PostHoc FREE Calibrating on Kolmogorov Arnold Networks
Wenhao Liang, Wei Emma Zhang, Lin Yue, Miao Xu, Olaf Maennel, Weitong Chen
TL;DR
The paper tackles miscalibration in Kolmogorov-Arnold Networks (KANs), which use spline-based, edge-focused activations that can yield overconfident predictions in dense regions and underconfident ones in sparse areas. It introduces Temperature-Scaled Loss (TSL), a training-time objective that jointly optimizes the network parameters and a learnable temperature parameter $\tau$ to directly shape the predictive distribution, preserving strict propriety of the base loss.

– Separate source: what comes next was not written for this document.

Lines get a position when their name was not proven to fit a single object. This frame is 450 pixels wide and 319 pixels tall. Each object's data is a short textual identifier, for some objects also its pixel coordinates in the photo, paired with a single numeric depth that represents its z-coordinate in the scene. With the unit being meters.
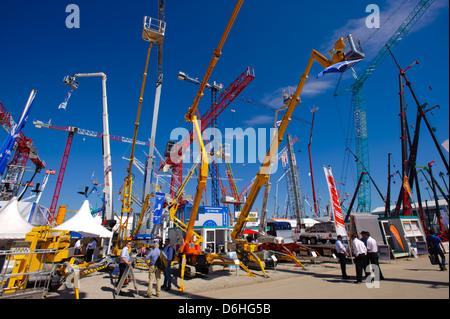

The authors provide theoretical guarantees (local convergence and reduction in calibration error) and empirical evidence across diverse vision benchmarks showing that TSL consistently reduces calibration error (ECE and variants) while maintaining competitive accuracy. They also analyze how KAN hyperparameters influence calibration and demonstrate that TSL mitigates grid-induced miscalibration without requiring post-hoc adjustments, offering practical guidance for spline-based networks and potential applicability to other architectures. The work contributes a principled, effective approach to calibration in flexible spline-based models, with implications for safety-critical and risk-sensitive applications.
Abstract
Kolmogorov Arnold Networks (KANs) are neural architectures inspired by the Kolmogorov Arnold representation theorem that leverage B Spline parameterizations for flexible, locally adaptive function approximation. Although KANs can capture complex nonlinearities beyond those modeled by standard MultiLayer Perceptrons (MLPs), they frequently exhibit miscalibrated confidence estimates manifesting as overconfidence in dense data regions and underconfidence in sparse areas. In this work, we systematically examine the impact of four critical hyperparameters including Layer Width, Grid Order, Shortcut Function, and Grid Range on the calibration of KANs. Furthermore, we introduce a novel TemperatureScaled Loss (TSL) that integrates a temperature parameter directly into the training objective, dynamically adjusting the predictive distribution during learning. Both theoretical analysis and extensive empirical evaluations on standard benchmarks demonstrate that TSL significantly reduces calibration errors, thereby improving the reliability of probabilistic predictions. Overall, our study provides actionable insights into the design of spline based neural networks and establishes TSL as a robust loss solution for enhancing calibration.